The adaptive approach involves real-time adjustments to treatment plans based on changes in tumor size, shape, or position during radiotherapy. Adaptive radiation therapy aims to ensure precise tumor targeting while minimizing exposure to normal organs, optimizing treatment plans, and striving to enhance target coverage while mitigating treatment-related side effects. ¹⁷ Recently, magnetic resonance image-guided linear accelerator systems now enable real-time adaptation to anatomical changes during treatment. ¹⁸ Henke et al ¹⁹ explores the use of Stereotactic Magnetic Resonance-guided Online Adaptive Radiation Therapy (SMART) for treating challenging ultracentral thorax lesions. SMART achieved excellent local control of 100% at 3 and 6 months, with no severe acute toxicities. The utilization of real-time positron emission signals is also being attempted in novel radiotherapy systems to realize biologically guided radiotherapy. ²⁰ Future developments aim for addressing image distortion, ensuring consistent imaging across magnetic resonance image systems, and validating quantitative imaging's biological relevance.

The convergence of SBRT with systemic therapy offers a promising therapeutic paradigm. Radiation therapy not only reprograms the tumor microenvironment but also exerts immunomodulatory effects in cancer treatment. ²¹ Chang et al ²² investigated the efficacy of combining immunotherapy with SBRT versus SBRT alone for early-stage lung cancer. The combined therapy arm demonstrated significantly improved clinical outcomes with manageable side effects. Zhu et al ²³ explored the effectiveness of combining SBRT, pembrolizumab, and trametinib in treating locally recurrent pancreatic cancer postsurgery, revealing enhanced overall survival compared to conventional regimens. Moore et al ²⁴ tested a new radiation dosing scheme called personalized ultrafractionated stereotactic adaptive radiation therapy (PULSAR) in conjunction with alpha-PD-L1 therapy using mouse models of cancer.

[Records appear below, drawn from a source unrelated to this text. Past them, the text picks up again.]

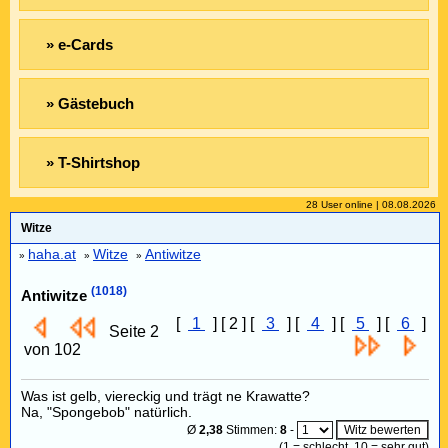
» e-Cards
» Gästebuch
» T-Shirtshop
28 User online | 08.08.2026
Witze
haha.at
Witze
Antiwitze
»
»
»
(1018)
Antiwitze
[
1
] [ 2 ] [
3
] [
4
] [
5
] [
6
]
Seite 2
von 102
Was ist gelb, viereckig und trägt ne Krawatte?
Na, "Spongebob" natürlich.
Ø
2,38
Stimmen:
8
-
(
1
= schlecht,
10
= sehr gut)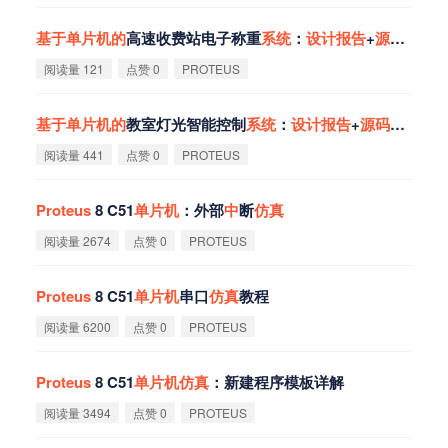
基
于
单
片
机
的
高速收费站电子称重
系
统
：
设
计
报
告
+
源
码
+
Prot
阅读量 121
点赞 0
PROTEUS
基
于
单
片
机
的
教室灯光智能控制
系
统
：
设
计
报
告
+
源
码
+
Proteu
阅读量 441
点赞 0
PROTEUS
Proteus
8 C51
单
片
机
：外部
中
断
仿
真
阅读量 2674
点赞 0
PROTEUS
Proteus
8 C51
单
片
机
串口
仿
真
教程
阅读量 6200
点赞 0
PROTEUS
Proteus
8 C51
单
片
机
仿
真
：新建程序模板详解
阅读量 3494
点赞 0
PROTEUS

They revealed the importance of radiation therapy dosing and scheduling in combination with immunotherapy, emphasizing the potential of PULSAR-style dosing in preclinical models for designing clinical trials.

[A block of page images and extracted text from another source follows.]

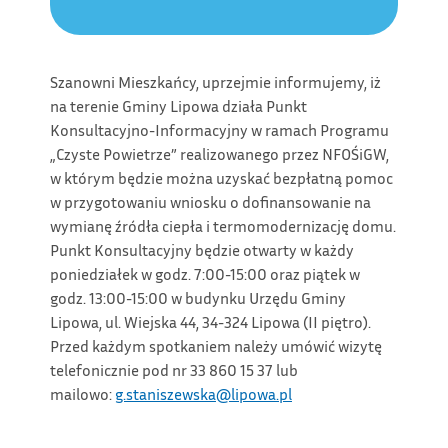
Szanowni Mieszkańcy, uprzejmie informujemy, iż
na terenie Gminy Lipowa działa Punkt
Konsultacyjno-Informacyjny w ramach Programu
„Czyste Powietrze” realizowanego przez NFOŚiGW,
w którym będzie można uzyskać bezpłatną pomoc
w przygotowaniu wniosku o dofinansowanie na
wymianę źródła ciepła i termomodernizację domu.
Punkt Konsultacyjny będzie otwarty w każdy
poniedziałek w godz. 7:00-15:00 oraz piątek w
godz. 13:00-15:00 w budynku Urzędu Gminy
Lipowa, ul. Wiejska 44, 34-324 Lipowa (II piętro).
Przed każdym spotkaniem należy umówić wizytę
telefonicznie pod nr 33 860 15 37 lub
mailowo:
g.staniszewska@lipowa.pl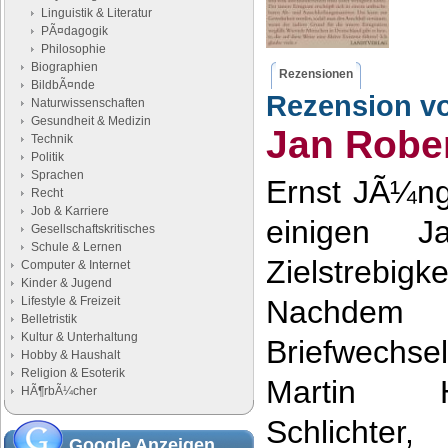
Linguistik & Literatur
PÃ¤dagogik
Philosophie
Biographien
Rezensionen
BildbÃ¤nde
Rezension v
Naturwissenschaften
Gesundheit & Medizin
Jan Robe
Technik
Politik
Sprachen
Ernst JÃ¼ng
Recht
Job & Karriere
einigen J
Gesellschaftskritisches
Schule & Lernen
Zielstrebi
Computer & Internet
Kinder & Jugend
Lifestyle & Freizeit
Nachdem 
Belletristik
Kultur & Unterhaltung
Briefwechs
Hobby & Haushalt
Religion & Esoterik
Martin H
HÃ¶rbÃ¼cher
Schlichter
Google Anzeigen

SBRT has shown commendable efficacy in various cases, yet it is not without limitations. A noteworthy concern is the potential for heightened toxicities compared to conventional fractionation, particularly in radiosensitive organs adjacent to the target area. The clinical application of SBRT warrants careful consideration. Notably, the NRG trial did not demonstrate the superiority of SBRT for the primary endpoint of patient-reported pain response at 3 months. Moreover, in the phase IIR/III NRG-BR002 trial, metastases-directed treatment, including SBRT alongside first-line systemic treatment for breast cancer, did not result in a survival benefit. Further studies are needed to explore the optimal applications of SBRT.

As oncology increasingly incorporates precision medicine, SBRT will also focus on personalized treatment strategies. Advances in imaging, genomics, and other biomarkers will be critical to tailor SBRT regimens to individual patient characteristics and optimize treatment efficacy while minimizing potential side effects. Engaging in research pertaining to SBRT necessitates a profound and intricate amalgamation of knowledge spanning diverse domains, encompassing disciplines as wide-ranging as medical physics, radiation biology, and an array of related fields. To advance effectively in this endeavor, it is imperative to adopt a holistic and interdisciplinary approach, recognizing that the intricacies of this field mandate a comprehensive understanding and collaboration among experts hailing from diverse scientific backgrounds.